In our previous research, the contents of dynorphin A(1–8) decreased gradually in ischemic cortices in rats after transient focal cerebral ischemia and an intracerebroventricular administration of synthetic dynorphin A(1–8) reduced the volume of cerebral infarction in mice. However, as a macromolecule neuropeptide, dynorphin A(1–8) is unlikely to cross the blood-brain barrier (BBB) by noninvasive oral or intravenous administration and is easily inactivated in blood. In this study, we developed Dynorphin A(1–8)-loaded PCG-Arginine (DYN-PCGA) nanoparticles. The novel nanoparticles had small particle size (253.27 ± 70.08 nm), high stability (zeta potential −6.2 ± 0.6 mV and PDI of 0.466 ± 0.023), and strong encapsulation efficiency (33.80 ± 1.13%) and load capacity (5.63 ± 0.19%). PC-12 cells were used to evaluate the growth enhancement and cytotoxicity of DYN-PCGA in vitro. Middle cerebral artery occlusion (MCAO) rats were used to assess the therapeutic effects of DYN-PCGA in vivo. We found that PC-12 cells under DYN-PCGA treatment showed better cell viability at low concentrations; even at high concentrations, no cytotoxicity was found.
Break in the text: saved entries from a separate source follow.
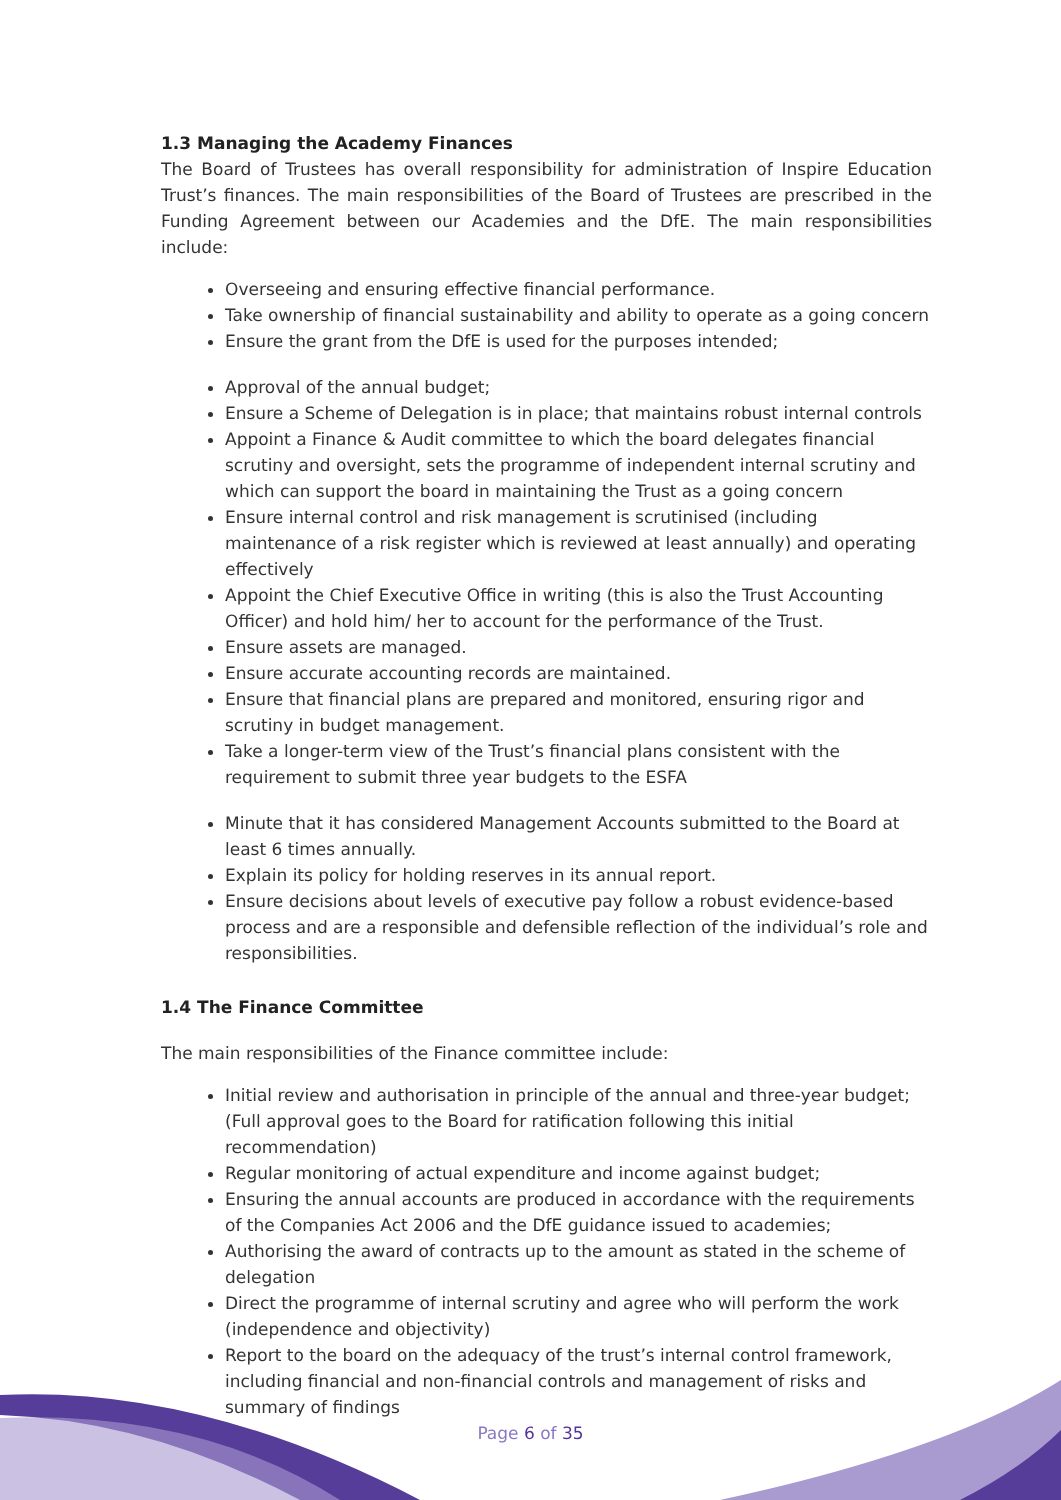1.3 Managing the Academy Finances
The Board of Trustees has overall responsibility for administration of Inspire Education Trust’s finances. The main responsibilities of the Board of Trustees are prescribed in the Funding Agreement between our Academies and the DfE. The main responsibilities include:
Overseeing and ensuring effective financial performance.
Take ownership of financial sustainability and ability to operate as a going concern
Ensure the grant from the DfE is used for the purposes intended;
Approval of the annual budget;
Ensure a Scheme of Delegation is in place; that maintains robust internal controls
Appoint a Finance & Audit committee to which the board delegates financial scrutiny and oversight, sets the programme of independent internal scrutiny and which can support the board in maintaining the Trust as a going concern
Ensure internal control and risk management is scrutinised (including maintenance of a risk register which is reviewed at least annually) and operating effectively
Appoint the Chief Executive Office in writing (this is also the Trust Accounting Officer) and hold him/ her to account for the performance of the Trust.
Ensure assets are managed.
Ensure accurate accounting records are maintained.
Ensure that financial plans are prepared and monitored, ensuring rigor and scrutiny in budget management.
Take a longer-term view of the Trust’s financial plans consistent with the requirement to submit three year budgets to the ESFA
Minute that it has considered Management Accounts submitted to the Board at least 6 times annually.
Explain its policy for holding reserves in its annual report.
Ensure decisions about levels of executive pay follow a robust evidence-based process and are a responsible and defensible reflection of the individual’s role and responsibilities.
1.4 The Finance Committee
The main responsibilities of the Finance committee include:
Initial review and authorisation in principle of the annual and three-year budget; (Full approval goes to the Board for ratification following this initial recommendation)
Regular monitoring of actual expenditure and income against budget;
Ensuring the annual accounts are produced in accordance with the requirements of the Companies Act 2006 and the DfE guidance issued to academies;
Authorising the award of contracts up to the amount as stated in the scheme of delegation
Direct the programme of internal scrutiny and agree who will perform the work (independence and objectivity)
Report to the board on the adequacy of the trust’s internal control framework, including financial and non-financial controls and management of risks and summary of findings
Page 6 of 35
MCAO rats under intranasal administration of DYN-PCGA showed better behavioral improvement, higher extent of Bcl-2, activity of SOD along with much lower level of infarction volume, brain water content, number of cell apoptosis, extent of Bax and Caspase-3, and concentration of MDA compared with those under intranasal administration of DYN solution and intravenous administration of DYN-PCGA. In summary, dynorphin A(1–8), with advantages of nanoparticles and intranasal administration, could be effectively delivered to central nervous system (CNS). DYN-PCGA inhibited oxidative stress and apoptosis against cerebral ischemia/reperfusion injury, improving neuroprotection in MCAO rats.